Some of the more recent genetic associations with CU traits involve variants in the oxytocin system (involved in coding protein for oxytocin precursors and oxytocin receptors). Oxytocin represents another biologically plausible mechanism for CU traits, specifically given its role in modulating amygdala activity (e.g., Gorka et al., 2015) and the association between psychopathic traits and peripheral blood levels of oxytocin (Dadds et al., 2014b). In a sample of N = 162 aggressive youth aged 6–16 years, the A/A genotype at rs237885 in the OXTR gene was positively associated with CU traits (Beitchman et al., 2012). Furthermore, another nearby OXTR variant, rs1042778, was positively associated with CU traits as measured by the APSD and SDQ in two independent samples (N= 121 & 59) of youth aged 4–16 with conduct problems (Dadds et al., 2014a). Given their close proximity to one another in the genome (within 1000 base pairs), these two variants are likely indexing the same genetic signal.

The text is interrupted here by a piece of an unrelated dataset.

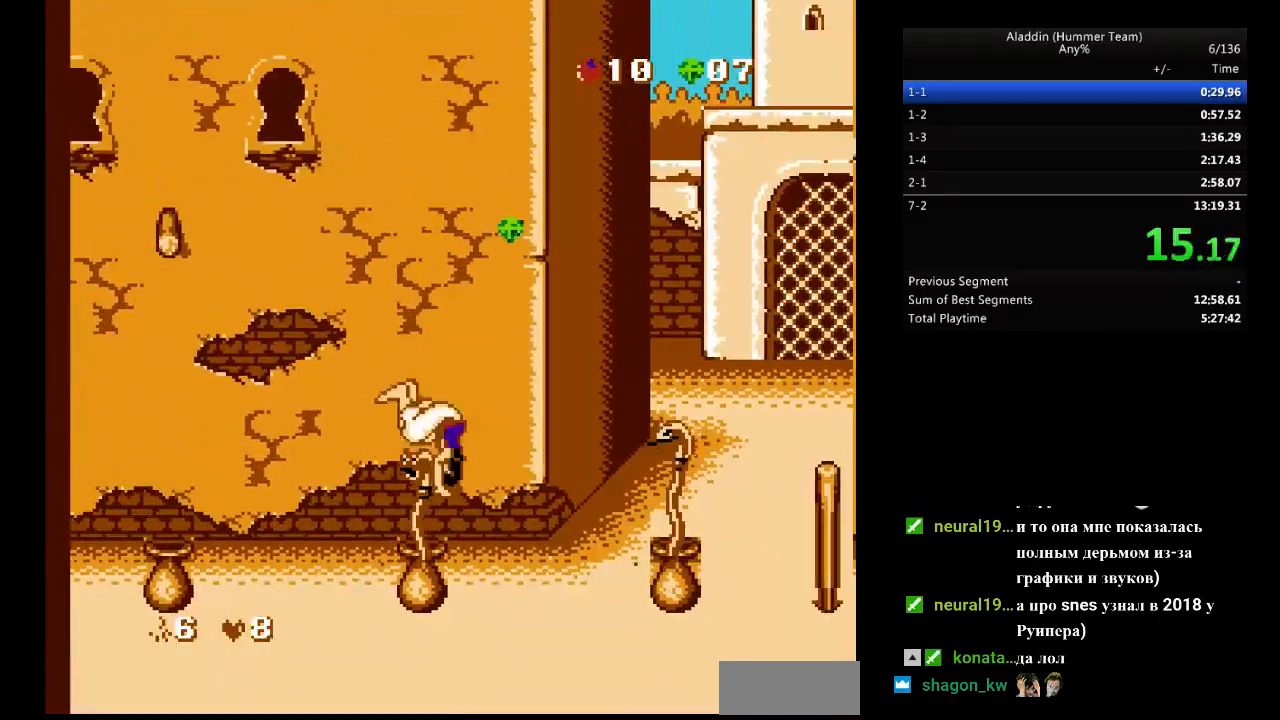
{"buttons": [], "events": [[467, "B", "up"], [483, "DPAD_RIGHT", "up"]]}
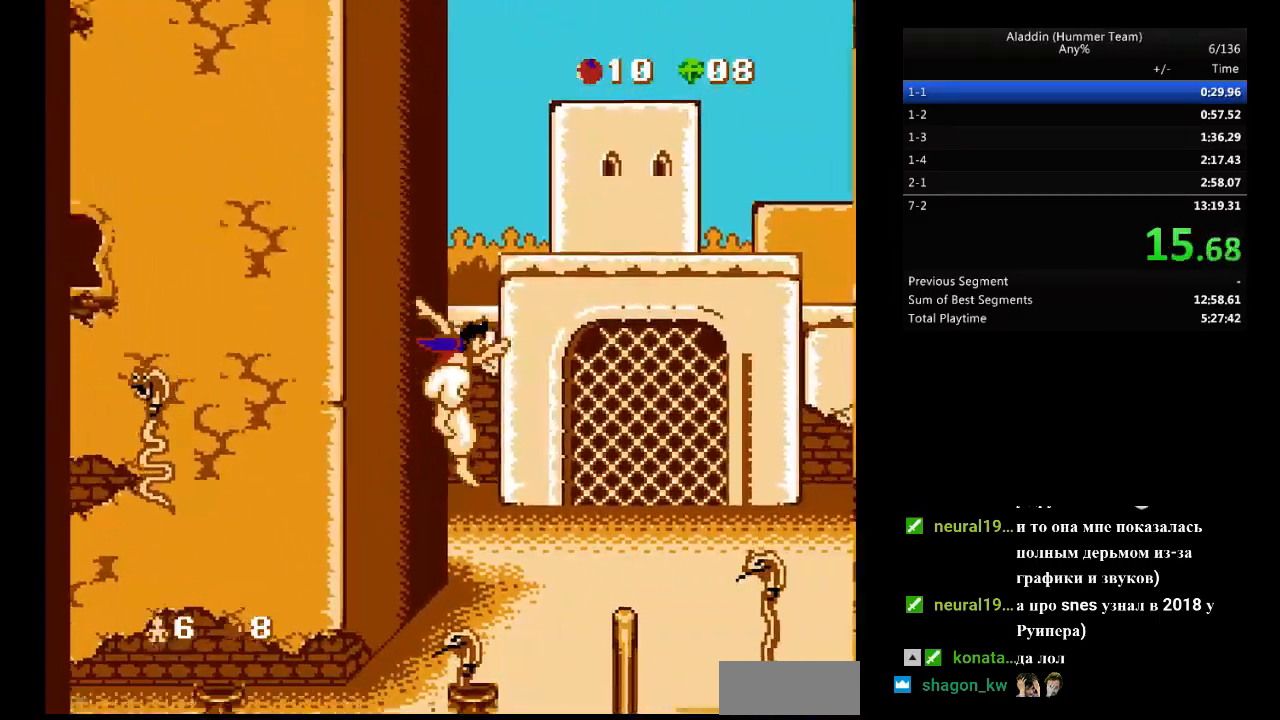
{"buttons": ["B", "DPAD_RIGHT"], "events": [[117, "DPAD_RIGHT", "down"], [367, "B", "down"]]}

However, these results are tempered by the fact that the associations between CU traits and oxytocin variants have not been universally replicated. One recent study used a sample of N = 236 aggressive youth (aged 6–16) to examine a set of 8 SNVs within two oxytocin genes (OXTR and OXT) and was unable to find any significant associations with CU traits (Malik, Zai, Abu, Nowrouzi, & Beitchman, 2012).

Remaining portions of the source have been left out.